At an altitide of 3800m and straddling the border between Peru and Bolivia, Lake Titicaca is the highest navigable lake in the world. It's electric blue waters are a spectacular site against the bright sky and snow-capped Andean mountains. The Uros floating reed islands and Taquile and Amantaní are some of the many islands on the lake, home to some of Peru's oldest peoples and where traditional ways of life still predominate. Visit small villages around the lake, the archaeological site of Sillustani or stay in a comfortable lodge sitting right on the lake shore or on the remote island of Suasi.
The best way to arrive at the Lake is on the Belmond Andean Explorer train service from Cuzco which runs once a week. Exquisitely decorated in the manner of the great Pullman trains of the 1920s, the Andean Explorer boats fully refurbished coaches and is owned by Belmond. This overnight journey takes you high up into the altiplano on a leisurely trip through the Andean landscape where you can spot llamas, vicuna and alpaca.

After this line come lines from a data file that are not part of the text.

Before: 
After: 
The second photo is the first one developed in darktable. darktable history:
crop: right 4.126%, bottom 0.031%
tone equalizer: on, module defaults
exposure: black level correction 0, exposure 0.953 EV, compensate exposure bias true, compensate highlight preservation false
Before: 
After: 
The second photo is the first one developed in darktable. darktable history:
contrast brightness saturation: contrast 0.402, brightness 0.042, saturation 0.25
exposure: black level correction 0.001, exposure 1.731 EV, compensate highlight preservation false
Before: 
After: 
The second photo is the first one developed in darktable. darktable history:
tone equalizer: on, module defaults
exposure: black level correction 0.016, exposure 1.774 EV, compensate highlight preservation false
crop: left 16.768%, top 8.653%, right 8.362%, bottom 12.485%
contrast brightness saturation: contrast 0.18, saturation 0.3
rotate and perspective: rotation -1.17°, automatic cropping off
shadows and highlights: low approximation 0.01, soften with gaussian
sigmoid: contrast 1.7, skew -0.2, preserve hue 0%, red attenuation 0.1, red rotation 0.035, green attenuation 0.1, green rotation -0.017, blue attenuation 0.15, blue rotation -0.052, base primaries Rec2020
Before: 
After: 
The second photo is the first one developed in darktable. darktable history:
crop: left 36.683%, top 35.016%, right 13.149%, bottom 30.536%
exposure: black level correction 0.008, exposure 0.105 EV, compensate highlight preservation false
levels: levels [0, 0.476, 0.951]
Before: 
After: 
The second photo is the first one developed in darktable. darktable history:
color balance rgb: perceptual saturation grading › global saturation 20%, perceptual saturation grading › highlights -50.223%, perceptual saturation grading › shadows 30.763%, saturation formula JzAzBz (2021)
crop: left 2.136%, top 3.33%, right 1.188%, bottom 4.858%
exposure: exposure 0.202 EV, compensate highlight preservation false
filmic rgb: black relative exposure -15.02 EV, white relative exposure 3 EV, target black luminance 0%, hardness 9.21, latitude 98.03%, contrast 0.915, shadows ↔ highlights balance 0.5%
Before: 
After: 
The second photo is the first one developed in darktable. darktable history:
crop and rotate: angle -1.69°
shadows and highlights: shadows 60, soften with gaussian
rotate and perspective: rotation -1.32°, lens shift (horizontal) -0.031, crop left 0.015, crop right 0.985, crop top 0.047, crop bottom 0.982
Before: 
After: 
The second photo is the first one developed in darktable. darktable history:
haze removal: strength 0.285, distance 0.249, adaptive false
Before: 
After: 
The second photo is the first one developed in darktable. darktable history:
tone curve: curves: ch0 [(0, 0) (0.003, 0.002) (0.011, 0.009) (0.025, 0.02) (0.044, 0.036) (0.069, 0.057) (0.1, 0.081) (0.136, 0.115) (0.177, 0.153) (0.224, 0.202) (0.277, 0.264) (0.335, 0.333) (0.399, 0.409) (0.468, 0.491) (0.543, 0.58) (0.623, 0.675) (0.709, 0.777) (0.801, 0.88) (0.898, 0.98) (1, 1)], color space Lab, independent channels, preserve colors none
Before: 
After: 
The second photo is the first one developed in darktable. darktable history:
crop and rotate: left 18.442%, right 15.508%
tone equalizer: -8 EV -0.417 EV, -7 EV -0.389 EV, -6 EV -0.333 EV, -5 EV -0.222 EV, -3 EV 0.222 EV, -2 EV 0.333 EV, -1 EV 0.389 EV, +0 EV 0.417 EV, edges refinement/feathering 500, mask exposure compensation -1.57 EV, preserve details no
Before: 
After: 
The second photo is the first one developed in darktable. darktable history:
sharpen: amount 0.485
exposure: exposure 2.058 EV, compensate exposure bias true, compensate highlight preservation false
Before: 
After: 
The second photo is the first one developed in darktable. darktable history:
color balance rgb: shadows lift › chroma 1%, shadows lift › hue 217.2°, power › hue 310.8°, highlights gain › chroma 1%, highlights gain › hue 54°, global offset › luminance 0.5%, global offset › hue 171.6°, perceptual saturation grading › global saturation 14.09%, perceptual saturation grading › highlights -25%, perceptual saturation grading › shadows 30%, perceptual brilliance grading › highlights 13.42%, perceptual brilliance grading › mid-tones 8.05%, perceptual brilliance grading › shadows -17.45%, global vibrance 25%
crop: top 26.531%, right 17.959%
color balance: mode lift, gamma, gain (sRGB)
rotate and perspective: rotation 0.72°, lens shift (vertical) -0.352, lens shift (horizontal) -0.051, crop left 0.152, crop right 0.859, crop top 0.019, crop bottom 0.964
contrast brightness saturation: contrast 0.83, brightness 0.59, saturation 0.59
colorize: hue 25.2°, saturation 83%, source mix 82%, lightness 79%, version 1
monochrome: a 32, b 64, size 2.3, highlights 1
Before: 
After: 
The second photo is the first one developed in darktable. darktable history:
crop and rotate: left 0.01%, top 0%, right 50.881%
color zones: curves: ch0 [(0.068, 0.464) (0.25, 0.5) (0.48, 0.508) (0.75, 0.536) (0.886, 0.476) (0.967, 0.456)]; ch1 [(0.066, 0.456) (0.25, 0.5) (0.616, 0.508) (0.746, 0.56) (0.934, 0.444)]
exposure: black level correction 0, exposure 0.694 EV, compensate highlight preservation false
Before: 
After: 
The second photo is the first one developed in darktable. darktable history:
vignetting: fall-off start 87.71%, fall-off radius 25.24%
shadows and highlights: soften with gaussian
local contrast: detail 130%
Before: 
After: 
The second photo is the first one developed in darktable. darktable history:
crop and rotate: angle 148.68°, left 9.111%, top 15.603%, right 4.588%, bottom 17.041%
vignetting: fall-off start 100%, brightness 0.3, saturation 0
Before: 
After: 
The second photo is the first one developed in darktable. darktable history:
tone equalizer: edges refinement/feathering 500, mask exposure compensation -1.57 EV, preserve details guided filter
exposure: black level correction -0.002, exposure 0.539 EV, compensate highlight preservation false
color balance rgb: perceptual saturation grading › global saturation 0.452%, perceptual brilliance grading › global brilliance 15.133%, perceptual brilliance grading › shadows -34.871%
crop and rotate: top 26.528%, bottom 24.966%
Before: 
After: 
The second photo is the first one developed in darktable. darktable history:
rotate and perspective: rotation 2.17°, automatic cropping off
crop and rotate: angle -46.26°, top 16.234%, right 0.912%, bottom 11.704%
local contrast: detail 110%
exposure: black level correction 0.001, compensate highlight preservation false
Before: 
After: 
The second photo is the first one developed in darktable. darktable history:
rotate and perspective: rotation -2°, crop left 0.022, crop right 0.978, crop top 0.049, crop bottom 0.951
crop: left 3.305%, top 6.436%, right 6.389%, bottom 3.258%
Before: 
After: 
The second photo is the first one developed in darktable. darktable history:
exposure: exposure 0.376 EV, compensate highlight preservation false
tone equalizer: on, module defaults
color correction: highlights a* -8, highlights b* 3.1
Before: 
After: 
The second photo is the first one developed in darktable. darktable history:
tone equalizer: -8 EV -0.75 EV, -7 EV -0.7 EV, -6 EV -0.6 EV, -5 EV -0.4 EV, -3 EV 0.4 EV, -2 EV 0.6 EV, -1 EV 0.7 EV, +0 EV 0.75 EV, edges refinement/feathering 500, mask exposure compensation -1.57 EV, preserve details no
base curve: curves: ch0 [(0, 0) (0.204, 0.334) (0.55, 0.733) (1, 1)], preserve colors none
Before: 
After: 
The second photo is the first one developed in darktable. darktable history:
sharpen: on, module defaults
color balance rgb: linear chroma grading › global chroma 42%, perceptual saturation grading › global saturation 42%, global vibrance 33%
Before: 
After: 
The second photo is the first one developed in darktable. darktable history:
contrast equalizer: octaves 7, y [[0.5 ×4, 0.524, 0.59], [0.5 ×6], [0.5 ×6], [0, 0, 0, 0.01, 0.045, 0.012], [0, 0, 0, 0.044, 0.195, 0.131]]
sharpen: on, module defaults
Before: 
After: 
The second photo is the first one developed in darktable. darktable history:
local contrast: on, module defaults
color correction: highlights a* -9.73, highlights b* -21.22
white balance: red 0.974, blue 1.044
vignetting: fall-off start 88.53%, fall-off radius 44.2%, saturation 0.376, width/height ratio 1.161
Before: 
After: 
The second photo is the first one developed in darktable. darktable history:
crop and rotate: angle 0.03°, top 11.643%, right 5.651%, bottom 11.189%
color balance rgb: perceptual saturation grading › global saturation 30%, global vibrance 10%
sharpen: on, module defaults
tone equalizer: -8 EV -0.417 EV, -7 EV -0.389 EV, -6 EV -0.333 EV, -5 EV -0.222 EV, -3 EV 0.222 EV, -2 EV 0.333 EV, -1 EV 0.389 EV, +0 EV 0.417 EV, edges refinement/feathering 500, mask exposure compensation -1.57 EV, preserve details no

The border between Peru and its neighbour Bolivia cuts the Lake in half and the islands and small towns on the Bolivian side certainly are worth the extra journey. The Sun and Moon Islands in particular are very picturesque with some charming simple accommodation on Sun Island. Also the town of Copacabana is known for its white-washed church and lakeside restaurants serving fresh trout. If you wish to continue your journey from Lake Titicaca, you may also cross the lake by catamaran or hydrofoil and travel on further into Bolivia towards La Paz.